Word choice on your resume is more important than you may think. You can’t rely on your experience to carry you through to the next round in the interview process. If a hiring manager or recruiter is reading your resume they expect to see word choice that reflect the level and type of job you are applying for. Here are a few words the experts say you need to include on your resume.
If you want to show that you are results-oriented and hard-working, prove it! The hiring manager will be more impressed if you give them the numbers that reflect your achievements.
Action verbs are a must on all resumes, but not just any action verb, use one that shows leadership or transformation.
“Simple, practical words that denote responsibility have the most impact. Launched, solved, transformed and optimized are all examples of action verbs that make you look good without resorting to cliches.”
Words like this show that you have transformed the work environment or process and additionally, you have been directly linked to revenue or customer base growth, reputation or traction for the company.
- “Value” Or “Valuable”
Providing value shows that you are thinking about how you will improve the business. This is different than saying you are “hard working”. Working hard doesn’t necessarily show that you are producing better results.
Choose the words you use carefully; anyone can say that the “led” a team. Choose a word that is more descriptive and can further explain that you did. The word orchestrated means to arrange and direct, making it a little more precise than other more common words.
- Provide Examples
“…just listing the skill doesn’t do anything to set you apart from the crowd. The most powerful thing you can do is give examples. If you want to show that you are a team player, you can talk about things like working on cross-functional teams, onboarding new hires or developing a cross-training program. By listing concrete accomplishments and projects, you are demonstrating you have these skills in a credible and believable way that will help set you apart.”

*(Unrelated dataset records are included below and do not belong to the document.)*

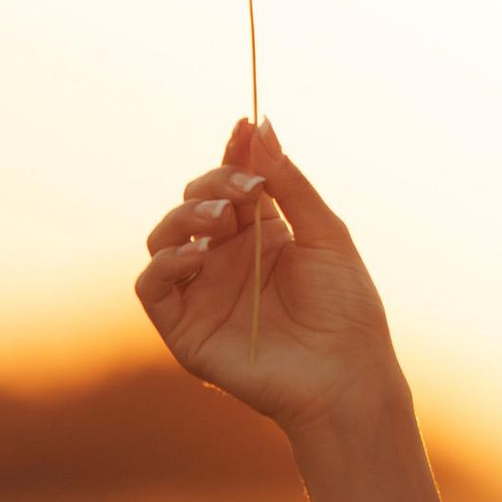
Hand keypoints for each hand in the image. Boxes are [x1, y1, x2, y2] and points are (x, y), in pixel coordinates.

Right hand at [135, 119, 400, 436]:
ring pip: (164, 237)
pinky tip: (197, 254)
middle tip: (246, 188)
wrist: (348, 377)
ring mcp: (202, 292)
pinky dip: (165, 263)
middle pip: (195, 202)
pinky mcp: (184, 328)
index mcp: (261, 236)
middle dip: (214, 182)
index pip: (232, 183)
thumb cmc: (347, 312)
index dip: (234, 154)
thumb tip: (262, 125)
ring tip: (222, 218)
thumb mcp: (326, 235)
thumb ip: (290, 183)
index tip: (244, 125)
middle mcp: (226, 260)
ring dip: (187, 216)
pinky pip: (152, 286)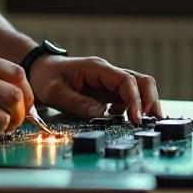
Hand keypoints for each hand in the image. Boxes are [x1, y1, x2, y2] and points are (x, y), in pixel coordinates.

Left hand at [28, 55, 161, 123]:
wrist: (39, 70)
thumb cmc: (46, 77)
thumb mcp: (55, 92)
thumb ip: (77, 103)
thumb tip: (100, 114)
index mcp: (97, 68)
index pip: (126, 80)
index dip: (135, 99)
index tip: (135, 118)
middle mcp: (107, 73)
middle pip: (141, 81)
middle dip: (150, 101)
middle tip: (153, 122)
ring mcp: (109, 82)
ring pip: (138, 89)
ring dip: (144, 105)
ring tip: (145, 124)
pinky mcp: (107, 91)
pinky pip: (127, 98)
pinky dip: (132, 109)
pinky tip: (126, 122)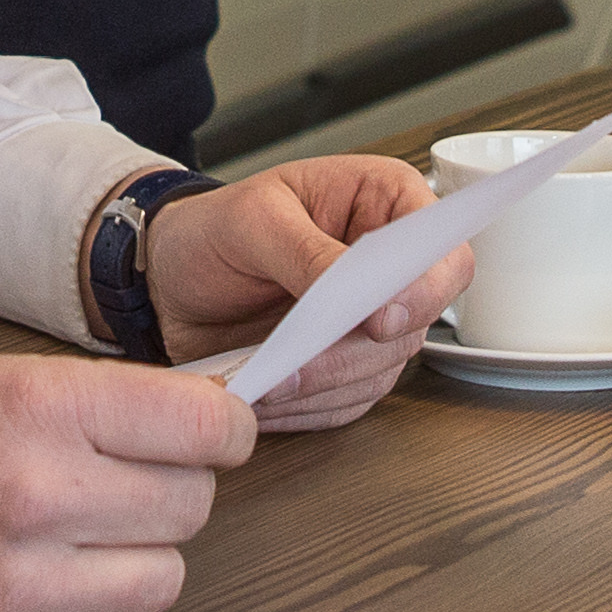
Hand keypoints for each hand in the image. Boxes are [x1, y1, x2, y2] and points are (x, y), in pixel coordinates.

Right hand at [0, 354, 253, 611]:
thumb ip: (92, 401)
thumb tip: (204, 417)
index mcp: (35, 409)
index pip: (202, 426)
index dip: (224, 431)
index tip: (217, 437)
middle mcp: (36, 497)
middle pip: (191, 507)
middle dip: (170, 493)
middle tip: (118, 487)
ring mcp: (19, 590)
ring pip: (160, 581)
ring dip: (131, 561)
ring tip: (72, 542)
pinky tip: (23, 589)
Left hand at [141, 156, 473, 430]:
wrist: (168, 277)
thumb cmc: (213, 228)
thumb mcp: (252, 219)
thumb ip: (306, 251)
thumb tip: (351, 288)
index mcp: (385, 204)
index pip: (444, 252)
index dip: (426, 290)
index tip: (381, 316)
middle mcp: (388, 268)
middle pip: (414, 325)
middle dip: (353, 349)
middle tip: (297, 358)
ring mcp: (369, 323)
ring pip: (380, 371)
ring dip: (324, 384)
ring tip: (268, 379)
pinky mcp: (342, 368)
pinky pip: (345, 402)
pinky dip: (307, 407)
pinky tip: (267, 395)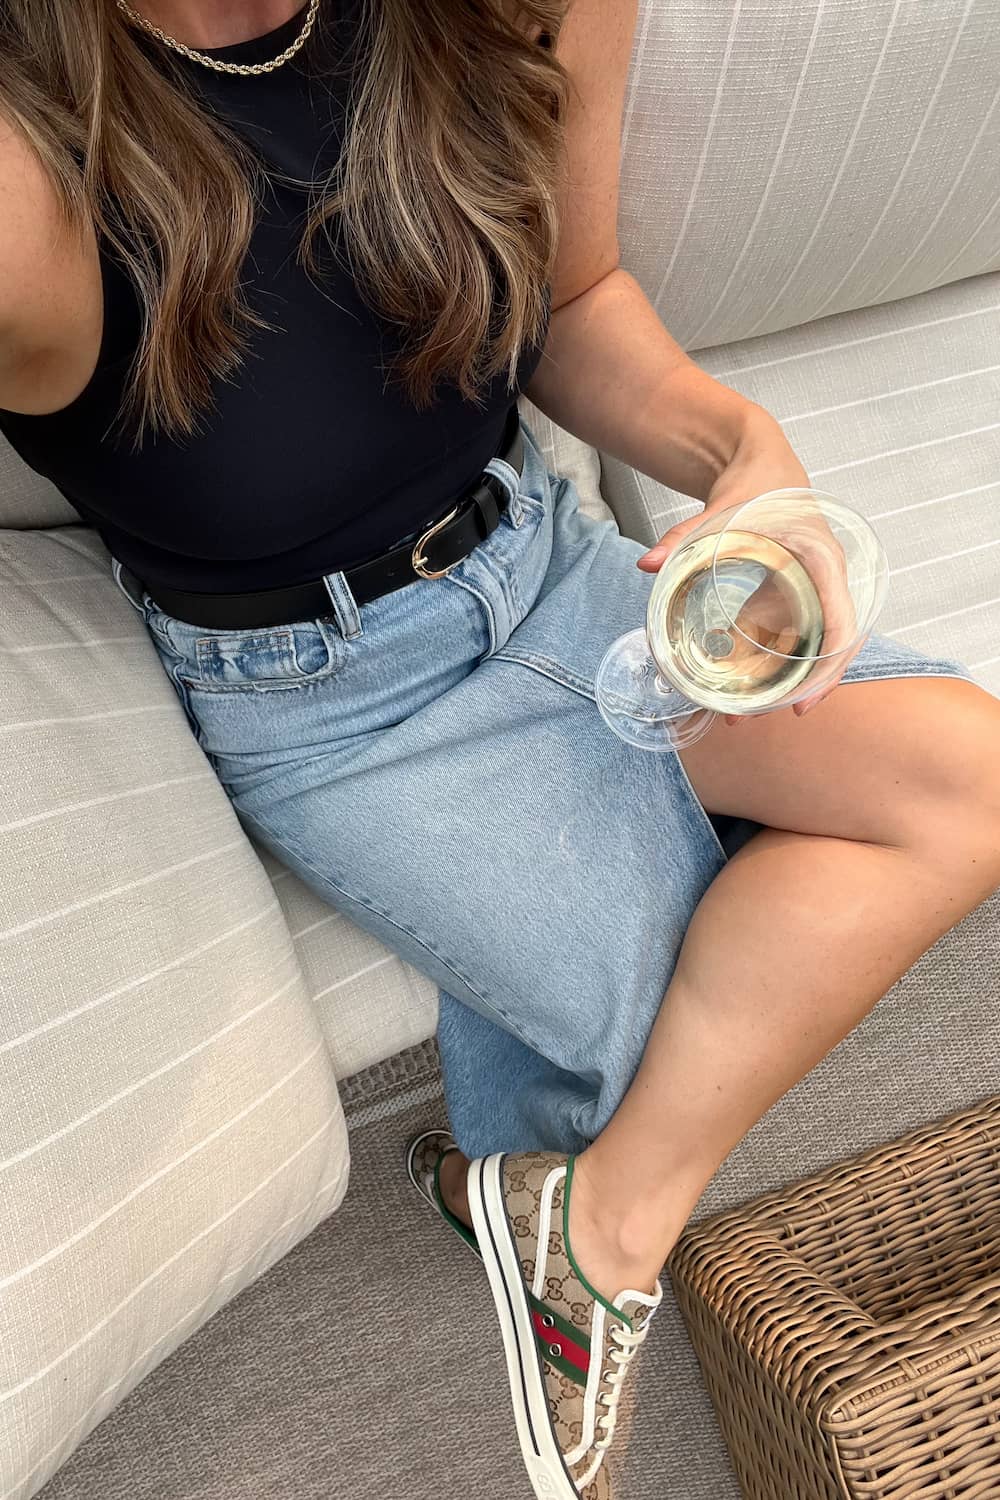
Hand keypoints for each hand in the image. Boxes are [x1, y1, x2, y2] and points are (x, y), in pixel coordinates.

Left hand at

Now is not the time to be shy or sell yourself short. Use words that describe the level of commitment and involvement in a project. Don’t say that you merely “helped”, if you took the lead use a strong word that emphasizes your contribution.
- Edit Expertly
One way to help you edit is to read your resume out loud. This might help you catch any errors or issues before anyone else. Also having family or friends read it will help if there is anything that seems confusing. Word choice is important, but so is the length of your resume, try to focus on a few recent projects that you have been involved in instead of listing every single one in full detail. This might feel overwhelming to the interviewer who only has enough time to skim through your resume. Also edit the information so that it “sells you” for that particular position.